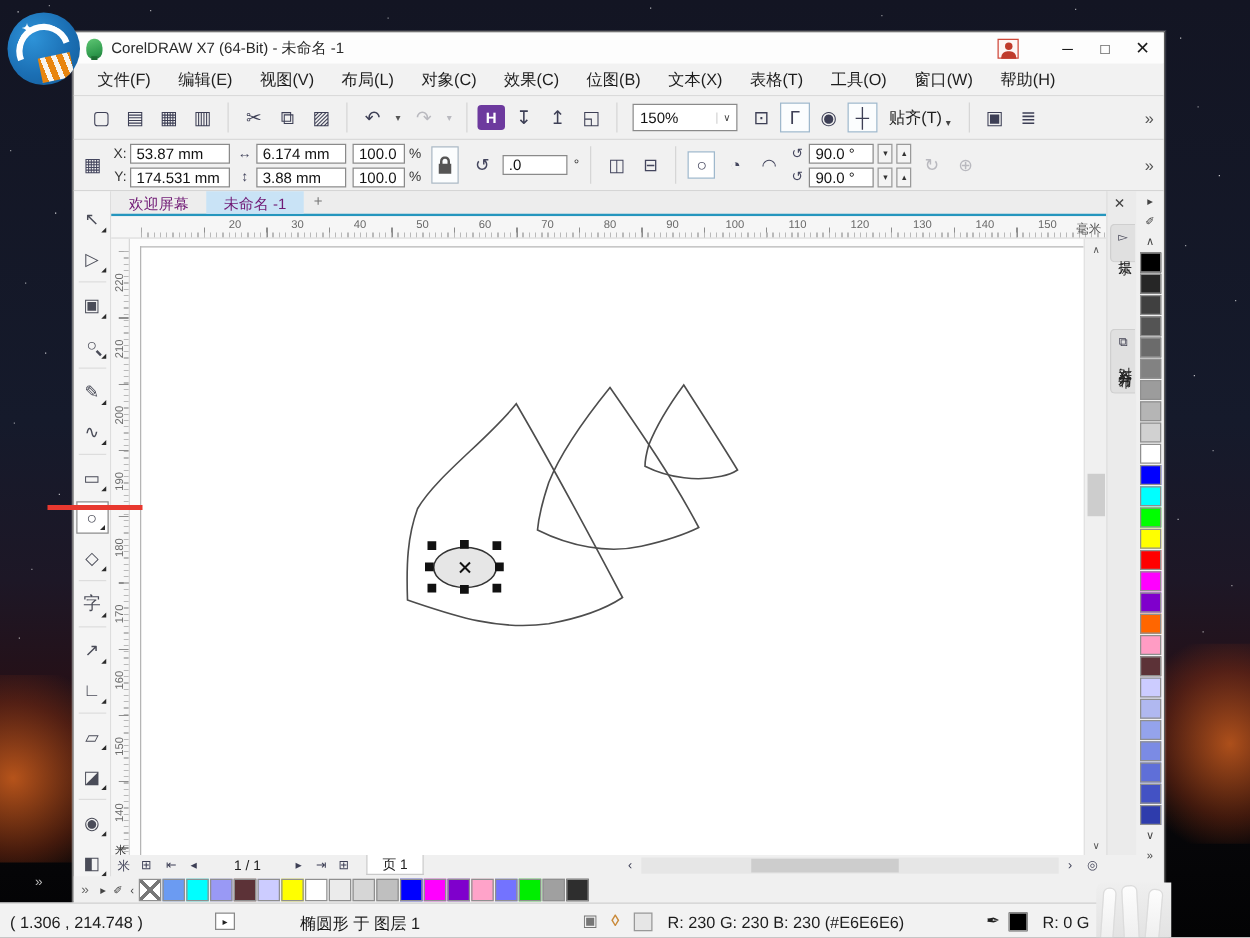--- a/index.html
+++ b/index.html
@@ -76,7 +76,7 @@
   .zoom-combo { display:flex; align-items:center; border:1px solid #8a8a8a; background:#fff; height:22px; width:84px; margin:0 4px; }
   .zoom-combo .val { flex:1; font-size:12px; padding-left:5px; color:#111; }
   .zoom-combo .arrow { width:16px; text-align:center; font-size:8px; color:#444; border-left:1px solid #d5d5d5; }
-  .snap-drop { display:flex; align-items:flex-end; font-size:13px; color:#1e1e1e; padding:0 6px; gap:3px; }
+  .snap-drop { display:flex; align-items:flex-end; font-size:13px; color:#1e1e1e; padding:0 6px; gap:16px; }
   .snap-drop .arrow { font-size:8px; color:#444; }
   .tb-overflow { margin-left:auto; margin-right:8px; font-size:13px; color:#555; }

——————————

PROBLEM TO SOLVE =>
When a line in the data contains "color", return it as written.

RESPONSE TO THIS TASK =>
   .zoom-combo .val { flex:1; font-size:12px; padding-left:5px; color:#111; }
   .zoom-combo .arrow { width:16px; text-align:center; font-size:8px; color:#444; border-left:1px solid #d5d5d5; }
-  .snap-drop { display:flex; align-items:flex-end; font-size:13px; color:#1e1e1e; padding:0 6px; gap:3px; }
+  .snap-drop { display:flex; align-items:flex-end; font-size:13px; color:#1e1e1e; padding:0 6px; gap:16px; }
   .snap-drop .arrow { font-size:8px; color:#444; }
   .tb-overflow { margin-left:auto; margin-right:8px; font-size:13px; color:#555; }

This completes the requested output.